Friday, February 16, 2007

The Passion of Linda Blair, Part Two


While I'm too lazy to present a painstaking defense of my thesis that The Passion of Joan of Arc was an anticipatory remake of The Exorcist, I have encountered new evidence in its favor.

Dreyer's Ordet, it turns out, was also an anticipatory remake of The Exorcist. At times the resemblance is just uncanny and, in all seriousness, I have to wonder if the author, screenwriter, or director of The Exorcist was a Dreyer fan.

By the way, I'm not sure how surprising the film's surprise ending is, but for what it's worth: there will be information that might ruin the ending. This is not, I should be clear, a "spoiler alert." A Spoiler Alert is a hackneyed phrase used by bad, evil people who should be severely reprimanded, possibly with wiffle bats, at the very least with hurtful words.

Ordet is a film about a particularly perverse kind of possession. A talented, very serious student of religion becomes possessed by, get this, Jesus Christ. (A result of reading too much Kierkegaard, as the young man's father pricelessly explains.) Of course, that's not exactly how it's presented. We meet the young man as a lunatic who is convinced that he is Jesus Christ, only to be strongly prodded throughout the film to come to the conclusion that he was indeed the real thing.

The overarching narrative concerns the devoutly religious father's desire to free his son from this madness, and his gradually weakening faith in the face of this, and many, many other trials. So, if you're keeping score: a possession, an exorcist, and a trial of faith. Of course, the whole thing becomes ironic by the film's end, since we realize that the father was trying to exorcise the actual bejeezus out of his son, not madness. So his is not such the heroic narrative.

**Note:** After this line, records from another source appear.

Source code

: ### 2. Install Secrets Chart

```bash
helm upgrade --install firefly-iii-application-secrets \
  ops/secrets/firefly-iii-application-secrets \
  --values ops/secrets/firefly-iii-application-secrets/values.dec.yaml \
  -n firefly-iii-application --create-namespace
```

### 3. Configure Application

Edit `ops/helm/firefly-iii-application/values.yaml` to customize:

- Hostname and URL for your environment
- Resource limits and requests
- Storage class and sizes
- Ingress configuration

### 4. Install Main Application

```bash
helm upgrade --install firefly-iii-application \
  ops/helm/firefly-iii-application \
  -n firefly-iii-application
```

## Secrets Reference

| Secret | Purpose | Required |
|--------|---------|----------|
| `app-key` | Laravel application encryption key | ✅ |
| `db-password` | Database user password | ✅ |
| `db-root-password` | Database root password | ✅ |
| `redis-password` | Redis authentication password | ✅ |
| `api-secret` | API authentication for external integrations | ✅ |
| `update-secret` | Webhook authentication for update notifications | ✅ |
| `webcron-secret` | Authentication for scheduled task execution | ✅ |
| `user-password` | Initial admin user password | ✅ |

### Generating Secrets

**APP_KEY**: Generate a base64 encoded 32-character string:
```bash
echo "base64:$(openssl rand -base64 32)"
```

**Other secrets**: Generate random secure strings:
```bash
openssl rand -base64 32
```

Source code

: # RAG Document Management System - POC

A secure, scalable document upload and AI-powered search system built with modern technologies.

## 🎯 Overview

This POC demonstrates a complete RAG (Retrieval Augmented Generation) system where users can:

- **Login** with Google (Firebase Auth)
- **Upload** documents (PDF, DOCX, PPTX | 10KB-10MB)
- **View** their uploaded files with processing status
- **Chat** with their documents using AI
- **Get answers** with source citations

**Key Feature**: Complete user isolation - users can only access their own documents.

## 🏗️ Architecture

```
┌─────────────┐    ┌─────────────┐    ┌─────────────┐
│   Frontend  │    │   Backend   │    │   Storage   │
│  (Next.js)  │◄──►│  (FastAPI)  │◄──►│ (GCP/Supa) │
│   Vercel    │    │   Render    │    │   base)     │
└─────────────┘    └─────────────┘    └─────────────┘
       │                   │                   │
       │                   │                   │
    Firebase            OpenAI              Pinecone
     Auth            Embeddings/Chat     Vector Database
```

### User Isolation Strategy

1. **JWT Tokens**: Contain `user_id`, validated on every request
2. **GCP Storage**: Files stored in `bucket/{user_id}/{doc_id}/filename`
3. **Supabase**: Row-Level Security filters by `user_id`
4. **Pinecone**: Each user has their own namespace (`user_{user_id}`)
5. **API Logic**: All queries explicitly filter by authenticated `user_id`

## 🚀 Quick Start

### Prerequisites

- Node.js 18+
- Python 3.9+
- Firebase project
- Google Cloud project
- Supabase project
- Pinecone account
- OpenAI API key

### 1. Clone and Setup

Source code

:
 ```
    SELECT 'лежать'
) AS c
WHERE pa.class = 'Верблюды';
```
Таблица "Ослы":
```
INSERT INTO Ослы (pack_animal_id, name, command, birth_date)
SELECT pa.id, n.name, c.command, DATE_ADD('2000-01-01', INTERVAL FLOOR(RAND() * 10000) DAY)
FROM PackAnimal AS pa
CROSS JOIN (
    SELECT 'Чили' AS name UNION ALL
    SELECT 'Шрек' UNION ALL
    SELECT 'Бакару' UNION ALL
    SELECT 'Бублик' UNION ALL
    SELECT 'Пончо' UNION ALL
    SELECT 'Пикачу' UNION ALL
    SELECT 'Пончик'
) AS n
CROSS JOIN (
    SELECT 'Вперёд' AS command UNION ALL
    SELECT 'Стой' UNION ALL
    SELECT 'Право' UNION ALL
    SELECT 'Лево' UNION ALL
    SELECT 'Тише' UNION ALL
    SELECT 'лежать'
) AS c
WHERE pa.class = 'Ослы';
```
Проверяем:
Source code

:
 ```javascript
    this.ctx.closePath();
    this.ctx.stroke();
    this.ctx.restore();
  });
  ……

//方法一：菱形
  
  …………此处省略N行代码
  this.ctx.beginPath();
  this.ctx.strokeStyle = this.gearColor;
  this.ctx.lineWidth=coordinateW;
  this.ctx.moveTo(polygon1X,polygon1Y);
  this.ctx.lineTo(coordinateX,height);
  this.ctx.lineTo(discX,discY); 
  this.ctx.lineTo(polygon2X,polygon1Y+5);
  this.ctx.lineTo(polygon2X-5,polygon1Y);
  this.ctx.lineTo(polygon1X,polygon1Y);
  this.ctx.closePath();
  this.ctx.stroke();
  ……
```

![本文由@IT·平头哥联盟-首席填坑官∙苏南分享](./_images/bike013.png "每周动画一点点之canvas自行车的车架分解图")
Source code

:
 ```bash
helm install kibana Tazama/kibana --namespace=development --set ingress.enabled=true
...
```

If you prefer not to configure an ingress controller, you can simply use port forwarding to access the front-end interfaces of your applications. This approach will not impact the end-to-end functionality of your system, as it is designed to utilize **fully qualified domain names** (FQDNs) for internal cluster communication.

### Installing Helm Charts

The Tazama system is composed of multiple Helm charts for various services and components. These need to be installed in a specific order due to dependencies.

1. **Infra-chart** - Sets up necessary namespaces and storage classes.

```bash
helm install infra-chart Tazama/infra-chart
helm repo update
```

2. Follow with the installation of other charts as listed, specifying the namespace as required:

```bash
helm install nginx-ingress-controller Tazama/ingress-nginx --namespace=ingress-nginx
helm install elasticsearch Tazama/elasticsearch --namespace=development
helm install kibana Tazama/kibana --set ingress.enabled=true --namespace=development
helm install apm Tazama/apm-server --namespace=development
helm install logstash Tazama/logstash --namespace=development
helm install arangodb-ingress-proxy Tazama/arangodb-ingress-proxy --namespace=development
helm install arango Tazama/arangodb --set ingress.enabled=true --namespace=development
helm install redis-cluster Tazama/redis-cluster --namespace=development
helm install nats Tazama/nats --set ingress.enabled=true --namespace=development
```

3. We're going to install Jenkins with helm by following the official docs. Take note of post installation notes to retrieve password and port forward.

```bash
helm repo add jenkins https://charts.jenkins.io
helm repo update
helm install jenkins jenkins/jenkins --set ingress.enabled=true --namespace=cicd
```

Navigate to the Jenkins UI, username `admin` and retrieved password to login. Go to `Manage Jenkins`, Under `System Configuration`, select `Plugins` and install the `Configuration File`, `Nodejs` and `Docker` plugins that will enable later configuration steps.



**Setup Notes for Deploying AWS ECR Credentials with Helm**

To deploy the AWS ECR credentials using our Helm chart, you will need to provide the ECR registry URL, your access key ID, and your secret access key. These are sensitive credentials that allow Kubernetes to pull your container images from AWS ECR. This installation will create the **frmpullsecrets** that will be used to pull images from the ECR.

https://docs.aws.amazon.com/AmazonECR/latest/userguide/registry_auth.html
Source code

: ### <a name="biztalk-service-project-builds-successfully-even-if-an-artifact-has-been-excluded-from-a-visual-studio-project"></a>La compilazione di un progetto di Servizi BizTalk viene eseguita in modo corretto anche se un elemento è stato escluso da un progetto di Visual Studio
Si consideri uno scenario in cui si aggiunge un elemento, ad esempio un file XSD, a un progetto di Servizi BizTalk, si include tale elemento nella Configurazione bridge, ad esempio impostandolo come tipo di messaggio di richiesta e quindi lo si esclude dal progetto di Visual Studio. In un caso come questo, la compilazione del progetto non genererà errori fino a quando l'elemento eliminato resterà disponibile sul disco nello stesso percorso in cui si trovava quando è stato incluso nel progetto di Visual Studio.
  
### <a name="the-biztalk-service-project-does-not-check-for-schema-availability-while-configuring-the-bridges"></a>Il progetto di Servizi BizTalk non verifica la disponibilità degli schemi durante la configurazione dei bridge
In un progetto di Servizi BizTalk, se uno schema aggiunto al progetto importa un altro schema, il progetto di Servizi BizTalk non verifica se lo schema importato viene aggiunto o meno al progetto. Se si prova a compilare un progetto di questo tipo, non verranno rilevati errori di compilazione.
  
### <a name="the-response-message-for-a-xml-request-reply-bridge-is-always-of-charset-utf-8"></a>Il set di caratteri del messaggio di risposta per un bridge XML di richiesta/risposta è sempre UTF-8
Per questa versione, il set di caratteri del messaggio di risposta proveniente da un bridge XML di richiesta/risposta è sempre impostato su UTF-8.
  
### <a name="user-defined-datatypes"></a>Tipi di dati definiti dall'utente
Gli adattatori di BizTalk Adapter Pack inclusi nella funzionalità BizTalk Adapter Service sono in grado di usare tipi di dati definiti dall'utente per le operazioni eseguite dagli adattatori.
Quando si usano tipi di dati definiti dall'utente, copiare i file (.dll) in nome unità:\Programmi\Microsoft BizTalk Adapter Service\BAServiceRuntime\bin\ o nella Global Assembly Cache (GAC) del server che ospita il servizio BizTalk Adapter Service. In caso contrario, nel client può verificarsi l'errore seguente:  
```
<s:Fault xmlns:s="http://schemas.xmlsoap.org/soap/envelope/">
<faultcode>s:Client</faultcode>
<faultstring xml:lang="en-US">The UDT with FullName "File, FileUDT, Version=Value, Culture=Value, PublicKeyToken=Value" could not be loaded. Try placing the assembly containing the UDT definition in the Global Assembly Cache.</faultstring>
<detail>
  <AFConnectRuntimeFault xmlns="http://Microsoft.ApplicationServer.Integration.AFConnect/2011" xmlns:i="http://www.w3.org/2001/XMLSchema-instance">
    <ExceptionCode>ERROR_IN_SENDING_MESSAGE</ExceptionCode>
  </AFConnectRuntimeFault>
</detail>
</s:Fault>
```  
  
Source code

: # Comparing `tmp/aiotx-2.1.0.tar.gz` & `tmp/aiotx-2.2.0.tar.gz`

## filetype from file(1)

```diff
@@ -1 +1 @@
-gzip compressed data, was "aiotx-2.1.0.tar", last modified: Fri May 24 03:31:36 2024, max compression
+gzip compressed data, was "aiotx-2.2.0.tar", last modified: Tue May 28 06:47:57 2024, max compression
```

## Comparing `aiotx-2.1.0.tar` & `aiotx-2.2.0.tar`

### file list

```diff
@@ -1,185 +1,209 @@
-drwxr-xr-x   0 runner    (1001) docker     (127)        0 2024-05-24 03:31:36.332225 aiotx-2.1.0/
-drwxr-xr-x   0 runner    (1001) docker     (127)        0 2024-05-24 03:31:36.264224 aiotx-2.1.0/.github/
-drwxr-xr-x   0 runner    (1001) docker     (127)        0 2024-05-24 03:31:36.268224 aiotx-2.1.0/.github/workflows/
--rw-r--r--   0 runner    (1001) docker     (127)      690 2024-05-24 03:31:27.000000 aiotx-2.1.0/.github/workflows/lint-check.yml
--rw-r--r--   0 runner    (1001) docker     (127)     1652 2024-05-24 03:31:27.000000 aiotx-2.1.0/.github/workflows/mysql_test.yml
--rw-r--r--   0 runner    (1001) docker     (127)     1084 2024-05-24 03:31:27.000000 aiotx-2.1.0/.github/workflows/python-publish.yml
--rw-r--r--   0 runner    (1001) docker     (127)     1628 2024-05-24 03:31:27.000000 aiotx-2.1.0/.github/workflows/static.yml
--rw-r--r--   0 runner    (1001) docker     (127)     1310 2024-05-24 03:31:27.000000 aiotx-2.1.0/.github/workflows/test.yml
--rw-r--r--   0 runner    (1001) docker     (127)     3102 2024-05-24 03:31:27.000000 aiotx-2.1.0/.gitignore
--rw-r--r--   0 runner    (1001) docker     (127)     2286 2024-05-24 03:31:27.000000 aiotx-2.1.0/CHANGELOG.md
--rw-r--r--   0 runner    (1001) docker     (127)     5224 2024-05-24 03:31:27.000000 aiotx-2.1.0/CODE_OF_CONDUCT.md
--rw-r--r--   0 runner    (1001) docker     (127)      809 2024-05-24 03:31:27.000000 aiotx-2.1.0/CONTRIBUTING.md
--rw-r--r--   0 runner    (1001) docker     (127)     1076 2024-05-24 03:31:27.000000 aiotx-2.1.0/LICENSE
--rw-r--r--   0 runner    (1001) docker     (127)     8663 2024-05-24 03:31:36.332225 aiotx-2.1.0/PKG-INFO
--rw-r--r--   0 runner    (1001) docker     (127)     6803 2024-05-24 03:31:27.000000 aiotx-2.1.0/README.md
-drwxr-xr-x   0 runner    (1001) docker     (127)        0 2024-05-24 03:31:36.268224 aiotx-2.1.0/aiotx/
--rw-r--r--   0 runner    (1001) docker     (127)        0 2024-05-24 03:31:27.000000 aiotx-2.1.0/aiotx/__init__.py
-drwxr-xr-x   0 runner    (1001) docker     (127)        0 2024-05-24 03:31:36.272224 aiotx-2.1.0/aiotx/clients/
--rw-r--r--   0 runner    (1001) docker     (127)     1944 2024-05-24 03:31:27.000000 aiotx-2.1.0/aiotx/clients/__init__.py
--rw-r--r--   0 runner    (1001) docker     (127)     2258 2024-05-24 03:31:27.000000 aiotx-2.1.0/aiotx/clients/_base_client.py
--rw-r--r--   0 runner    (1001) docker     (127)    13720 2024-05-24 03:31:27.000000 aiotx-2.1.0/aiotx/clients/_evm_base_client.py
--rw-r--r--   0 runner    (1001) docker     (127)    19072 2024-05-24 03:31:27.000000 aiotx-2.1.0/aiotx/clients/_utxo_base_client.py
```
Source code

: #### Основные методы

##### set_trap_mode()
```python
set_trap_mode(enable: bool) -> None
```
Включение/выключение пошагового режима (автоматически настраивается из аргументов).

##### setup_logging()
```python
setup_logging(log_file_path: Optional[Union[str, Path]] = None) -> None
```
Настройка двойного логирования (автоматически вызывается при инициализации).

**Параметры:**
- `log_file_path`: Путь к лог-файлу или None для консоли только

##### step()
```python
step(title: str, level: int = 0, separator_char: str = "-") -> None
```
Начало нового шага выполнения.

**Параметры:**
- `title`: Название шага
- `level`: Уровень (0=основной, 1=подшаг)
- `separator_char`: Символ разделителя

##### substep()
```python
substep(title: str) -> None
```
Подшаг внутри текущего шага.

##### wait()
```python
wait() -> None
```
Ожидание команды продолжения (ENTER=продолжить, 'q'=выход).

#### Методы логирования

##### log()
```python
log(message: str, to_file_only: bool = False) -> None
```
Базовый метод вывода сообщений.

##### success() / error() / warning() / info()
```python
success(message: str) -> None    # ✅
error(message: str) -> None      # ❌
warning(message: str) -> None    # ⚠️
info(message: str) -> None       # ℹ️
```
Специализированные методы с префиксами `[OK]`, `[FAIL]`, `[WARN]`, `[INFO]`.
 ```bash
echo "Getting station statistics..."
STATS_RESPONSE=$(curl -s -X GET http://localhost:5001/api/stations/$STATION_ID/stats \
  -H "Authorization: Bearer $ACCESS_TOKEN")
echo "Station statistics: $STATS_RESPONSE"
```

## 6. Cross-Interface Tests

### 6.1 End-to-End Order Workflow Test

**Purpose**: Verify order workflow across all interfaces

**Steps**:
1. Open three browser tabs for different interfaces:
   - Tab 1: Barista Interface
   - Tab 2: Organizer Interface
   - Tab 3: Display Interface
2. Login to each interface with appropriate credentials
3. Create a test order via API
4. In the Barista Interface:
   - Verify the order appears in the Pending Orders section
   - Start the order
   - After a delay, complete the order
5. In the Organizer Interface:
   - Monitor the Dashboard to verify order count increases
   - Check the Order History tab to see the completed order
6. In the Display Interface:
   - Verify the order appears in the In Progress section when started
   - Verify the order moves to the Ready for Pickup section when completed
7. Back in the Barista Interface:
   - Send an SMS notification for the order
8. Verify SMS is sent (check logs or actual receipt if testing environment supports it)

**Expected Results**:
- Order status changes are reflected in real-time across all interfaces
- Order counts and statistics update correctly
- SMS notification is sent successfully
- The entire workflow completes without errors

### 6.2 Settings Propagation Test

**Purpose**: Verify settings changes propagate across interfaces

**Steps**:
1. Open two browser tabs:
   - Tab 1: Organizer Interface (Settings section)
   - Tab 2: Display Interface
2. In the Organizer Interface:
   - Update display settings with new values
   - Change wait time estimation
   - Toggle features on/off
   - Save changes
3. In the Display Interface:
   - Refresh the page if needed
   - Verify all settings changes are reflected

All the same. The secondary narrative revolves around a second son (there's a third subplot involving a third son, but skip it...) who has rejected religion outright. This part of the film revolves around a single, painful, and extended birth and death scene. The faithless son's pregnant wife goes into labor, but there are difficulties. There are long painful screaming sequences, long nervous clockticking sitting at the kitchen table and worrying if she'll die sequences, and a brief moment of relief when the doctor announces she'll pull through, even though the baby did not.

All of these scenes, where the quiet domesticity of the kitchen contrasts with the terrifying moans from behind the bedroom door, strongly evoke the feel and mood of The Exorcist. The father and son steel themselves each time they enter the bedroom, as if expecting to see the Devil himself. When they enter the room, we find an unholy trinity circling the woman: a doctor, a young man of no faith, and an older religious figure of weakening faith.

Ring any bells?

Just when you think the thematic parallels can't get any clearer, the successful delivery, or dispossession, of the woman from death (and the unsuccessful exorcism of her baby) is followed by a celebratory cup of coffee between doctor, heathen, and believer. In so many words, the doctor to believer: "So, did I save your daughter or did your God do it?"

The structure of this film is the opposite of its heir. The Exorcist begins by prompting us to believe in the devil: the repeatedly inexplicable events, the failure of every attempt to find a medical explanation or cure. But the film's end undermines this with the utter failure and impotence of the faithful priest. A careful viewer is less sure at the end than the beginning about the status of the girl's condition as possession or madness, and her cure as miracle or coincidence.

Ordet
reverses this: everything tells us the son is bonkers at the beginning of the movie, but bit by bit it pushes us to believe he's not. And it does it in precisely the opposite way as the other film: by showing us again and again the success of the faithful: the son predicts every plot development in the movie in advance, the death of the child, the illness of the mother, her surprise death following the recovery, and, of course, her resurrection, which he performs.

But like The Exorcist and The Passion of Joan of Arc, Ordet also insists upon blurring the line between madness and faith. Even if the son, John, is indeed possessed by Jesus Christ, he's no less insane for all that. The movie insists on this: when John appears in the final scene, and makes for the coffin in order to raise the dead, despite all the confirmations the movie has made of his faith, it just screams crazy. We want to stop him, just as the nearby priest briefly tries to do. We feel particularly embarrassed for him because he's about to destroy his little sister's faith. He promised the girl he'd raise her mother from the dead--and he promised here precisely because she was the only one who believed he could do it.